Penyebab Kaki Kesemutan
1. Posisi Tubuh yang Tidak Tepat
Kesemutan sering terjadi akibat duduk bersila terlalu lama atau posisi tubuh yang menekan saraf dan menghambat aliran darah ke kaki. Ini adalah penyebab paling umum dan biasanya tidak berbahaya.
2. Kekurangan Vitamin dan Mineral
Beberapa vitamin dan mineral berperan penting dalam kesehatan saraf, seperti:
- Vitamin B12: Kekurangan vitamin ini dapat menyebabkan gangguan saraf yang memicu kesemutan.
- Vitamin B1 dan B6: Berperan dalam metabolisme saraf.
- Magnesium dan kalsium: Kekurangan mineral ini dapat menyebabkan gangguan fungsi saraf dan otot.
3. Saraf Terjepit
Saraf yang terjepit, misalnya akibat hernia nukleus pulposus (HNP) atau masalah pada tulang belakang, bisa menyebabkan kesemutan berkepanjangan.
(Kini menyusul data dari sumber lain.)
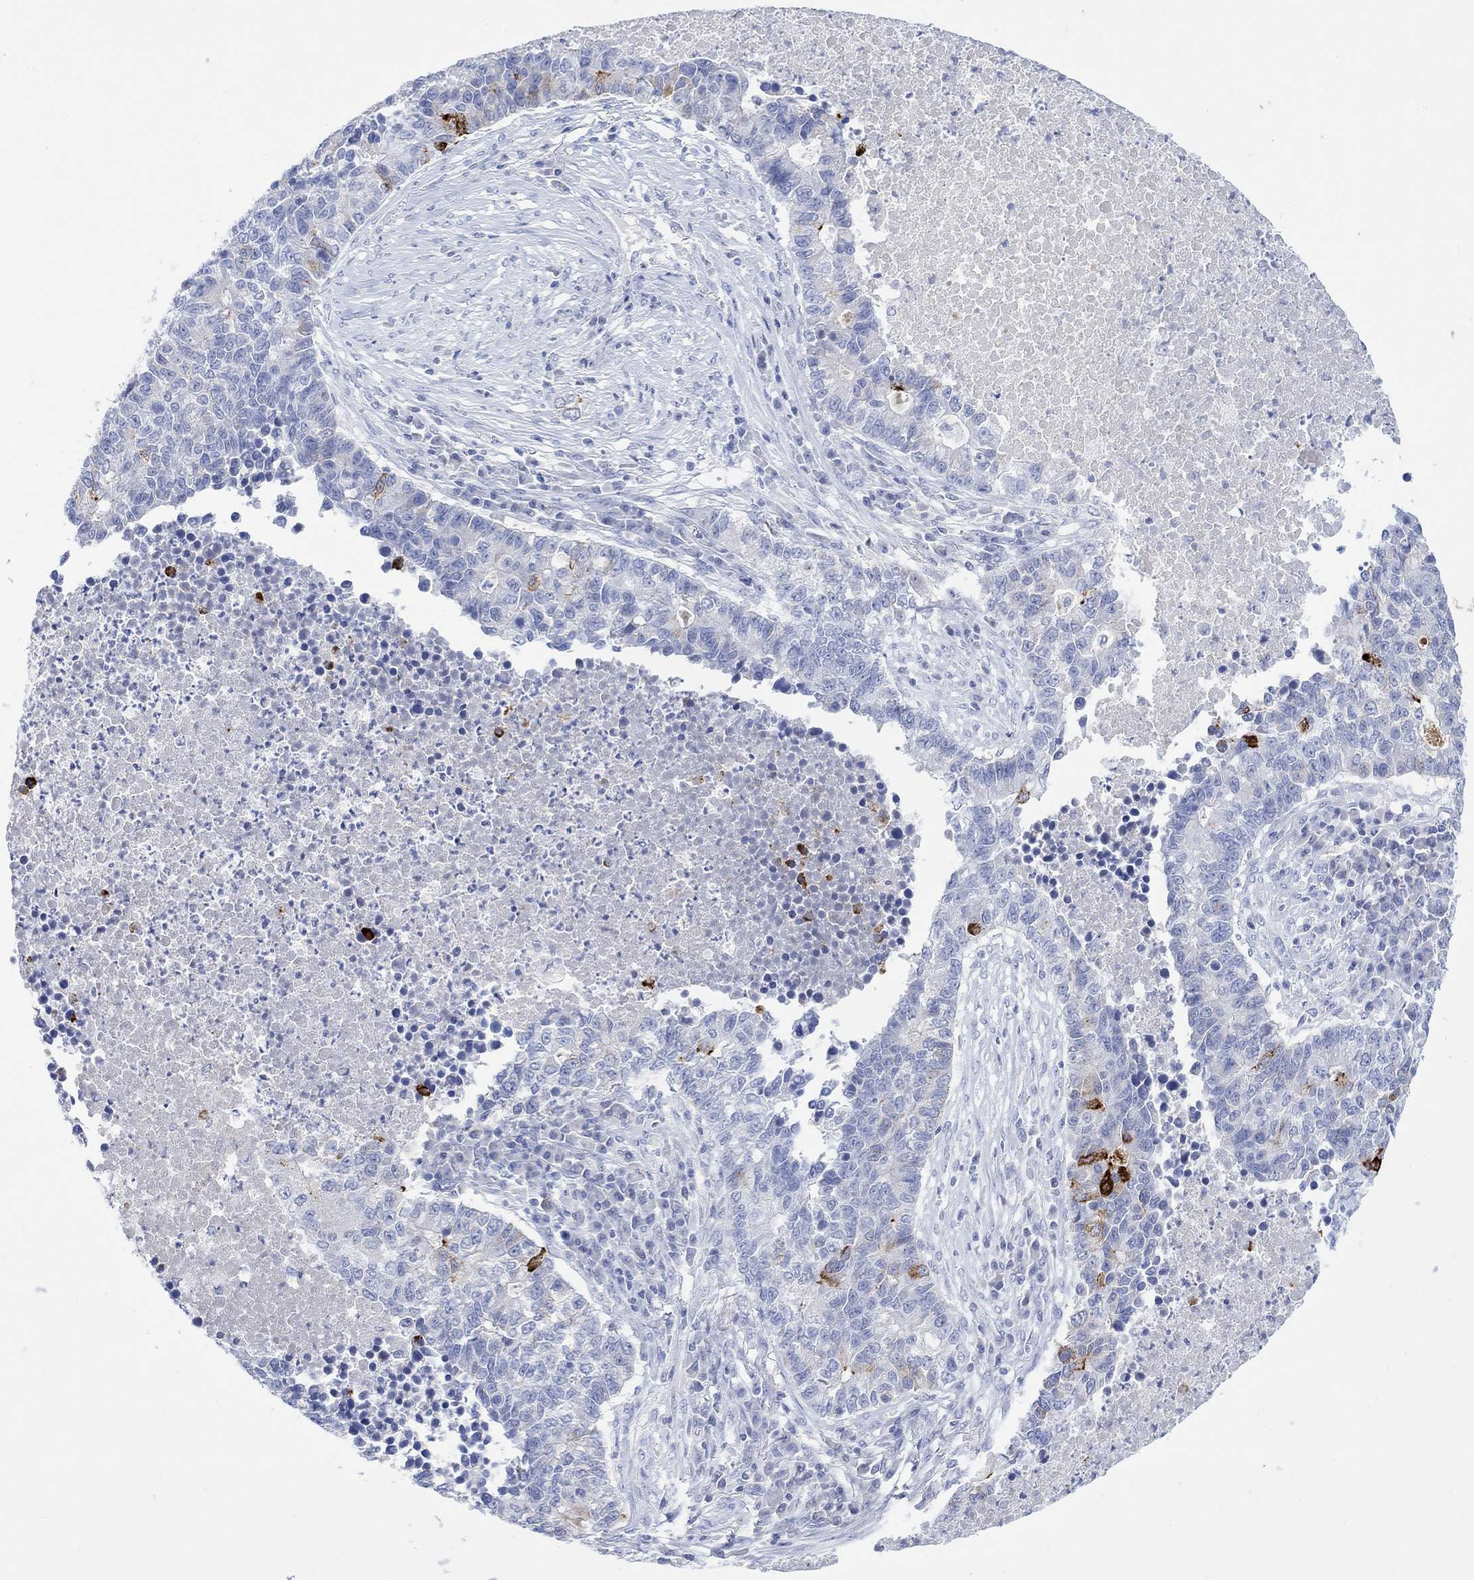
{"staining": {"intensity": "negative", "quantity": "none", "location": "none"}, "tissue": "lung cancer", "cell_type": "Tumor cells", "image_type": "cancer", "snomed": [{"axis": "morphology", "description": "Adenocarcinoma, NOS"}, {"axis": "topography", "description": "Lung"}], "caption": "The photomicrograph shows no staining of tumor cells in lung cancer.", "gene": "CALCA", "patient": {"sex": "male", "age": 57}}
Biasanya, kondisi ini juga disertai nyeri yang menjalar ke kaki.
4. Diabetes dan Neuropati Diabetik
Kesemutan yang terjadi secara terus-menerus bisa menjadi tanda neuropati diabetik, yaitu komplikasi diabetes yang menyerang saraf perifer. Ini disebabkan oleh kadar gula darah tinggi yang merusak saraf.
5. Gangguan Sirkulasi Darah
Penyakit seperti penyakit arteri perifer (PAD) atau trombosis vena dalam (DVT) dapat menyebabkan aliran darah ke kaki terganggu, sehingga memicu kesemutan.
6. Efek Samping Obat
Beberapa obat dapat menyebabkan efek samping berupa kesemutan, terutama obat kemoterapi, antibiotik tertentu, dan obat untuk kejang.